Morgan McSweeney has resigned as the Downing Street chief of staff over his role in the appointment of Peter Mandelson as US ambassador, in what could be a fatal blow to Sir Keir Starmer’s premiership.
Sir Keir’s right-hand man, who was credited with masterminding Labour’s landslide election victory in 2024, has stepped down from the role.
It comes amid mounting on the prime minister himself to quit over the scandal and is already being perceived as a damage limitation exercise to save Sir Keir’s premiership.
Mr McSweeney was seen as instrumental in the appointment of Mandelson to the most important diplomatic post, a decision which has become an embarrassment for the government following the latest revelations about his relationship with convicted paedophile and financier Jeffrey Epstein.

The decision leaves Sir Keir greatly weakened, with the man at the heart of the Starmer project out of government, and there are questions over whether the prime minister can survive in Downing Street without his right-hand man.
It came despite his closest cabinet ally, welfare secretary Pat McFadden, saying that Mr McSweeney, who oversaw Labour’s election victory just 19 months ago with him, should not go.

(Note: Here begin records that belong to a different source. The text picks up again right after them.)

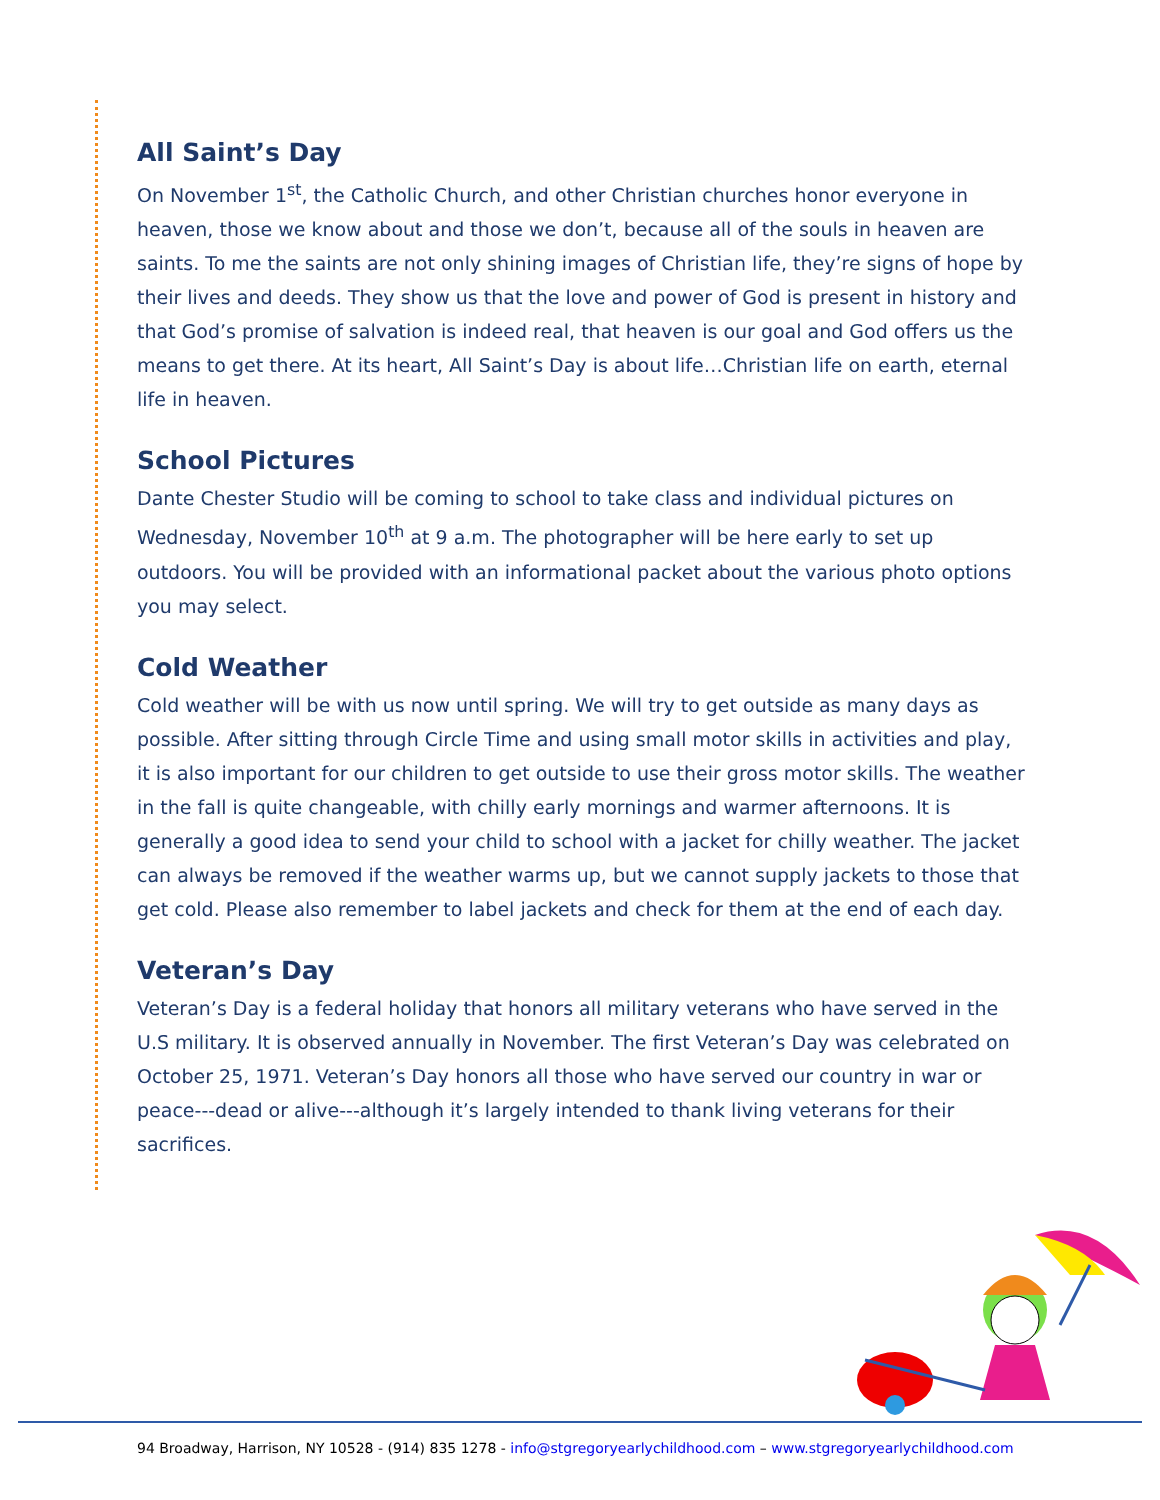All Saint’s Day
On November 1<sup>st</sup>, the Catholic Church, and other Christian churches honor everyone in heaven, those we know about and those we don’t, because all of the souls in heaven are saints. To me the saints are not only shining images of Christian life, they’re signs of hope by their lives and deeds. They show us that the love and power of God is present in history and that God’s promise of salvation is indeed real, that heaven is our goal and God offers us the means to get there. At its heart, All Saint’s Day is about life…Christian life on earth, eternal life in heaven.
School Pictures
Dante Chester Studio will be coming to school to take class and individual pictures on Wednesday, November 10<sup>th</sup> at 9 a.m. The photographer will be here early to set up outdoors. You will be provided with an informational packet about the various photo options you may select.
Cold Weather
Cold weather will be with us now until spring. We will try to get outside as many days as possible. After sitting through Circle Time and using small motor skills in activities and play, it is also important for our children to get outside to use their gross motor skills. The weather in the fall is quite changeable, with chilly early mornings and warmer afternoons. It is generally a good idea to send your child to school with a jacket for chilly weather. The jacket can always be removed if the weather warms up, but we cannot supply jackets to those that get cold. Please also remember to label jackets and check for them at the end of each day.
Veteran’s Day
Veteran’s Day is a federal holiday that honors all military veterans who have served in the U.S military. It is observed annually in November. The first Veteran’s Day was celebrated on October 25, 1971. Veteran’s Day honors all those who have served our country in war or peace---dead or alive---although it’s largely intended to thank living veterans for their sacrifices.
94 Broadway, Harrison, NY 10528 - (914) 835 1278 - info@stgregoryearlychildhood.com – www.stgregoryearlychildhood.com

Mr McFadden dismissed the calls for a change of personnel in Downing street as “beside the point”.
But Lord Blunkett had led the charge for McSweeney to be sacked as the only way Sir Keir can buy himself time to save his badly damaged government.
The former home secretary told BBC Radio 4: “He needs a new chief of staff, he needs an opening up of the routes to him so that people can reach him and he can hear what people are thinking and feeling.”
Meanwhile, a number of leading female Labour figures including Baroness Ayesha Hazarika condemned “the boy’s club” in Downing Street which had led to the appointment of Mandelson as ambassador to the US.
She said: “Everyone knew Mandelson mixed in these circles. The calculation was these are the slightly tawdry circles in which the US President moves… we need a guy who sits in those hot tubs.”
Mr McSweeney, 48, had already been a controversial figure in the Downing Street operation and was facing demands to resign as recently as December, following a hostile briefing from No10 officials about health secretary Wes Streeting.
A close ally of his Paul Ovenden was sacked from Downing Street when emails with lurid remarks about veteran Labour MP Diane Abbott emerged.
But the outgoing chief of staff has had to fall on his sword after pushing for Mandelson to be made ambassador last year, despite concerns from the Donald Trump administration and red flags raised by the security services over the former Labour grandee’s links to China and Epstein.
Revelations that Mandelson leaked confidential and market sensitive government material to Epstein, as well as maintaining contact with the disgraced financier when he had been found guilty of sex crimes, have seen the Labour grandee forced to quit the party and give up his seat in the Lords.
Embarrassing pictures of Mandelson in his underwear with Epstein have also made the affair even more tawdry but there are claims that the security services warned Downing Street of the problems before he was confirmed as ambassador.
However, McSweeney has been accused of wanting to replicate the Tony Blair era of government and relied on big beasts from that period, including Mandelson, who had been his mentor.
To make matters worse when Sir Keir sacked Mandelson as ambassador in September last year it is understood that McSweeney pleaded to keep him in post.
While some believe McSweeney is being made a scapegoat to protect a prime minister whose own position is in doubt, others believed that McSweeney’s position had become untenable.
He had already caused controversy by ousting the previous chief of staff Sue Grey and replacing her just a few months into the government.
As the man who ran the election campaign in 2024, McSweeney, whose wife Imogen Walker is an MP and party whip, was also blamed for the overpromising in the manifesto which is in part responsible for the various U-turns in recent months.
Along with the prime minister he was also blamed for an apparent lack of direction and narrative in a Labour government which has plummeted to below 20 per cent in the polls and never enjoyed a honeymoon period despite winning a huge majority.
The resignation though has not protected Sir Keir from demands he also quit.
Asked by the BBC’s Laura Kuenssberg whether Sir Keir should quit, Fire Brigades Union (FBU) general secretary Steve Wright said: “Everybody’s thinking it.”
He joined a growing number of Labour peers and MPs who believe the PM’s position is “untenable”.
He noted that senior figures such as the current deputy prime minister David Lammy, who was foreign secretary at the time of the appointment, and his predecessor as DPM Angela Rayner, have said they advised against appointing Mandelson at the time.
Mr Wright said: “Unfortunately we’re seeing MPs being wheeled out again today to sweep up the mess behind the prime minister at the moment.
“I want to see the change that was promised and that this country needs.”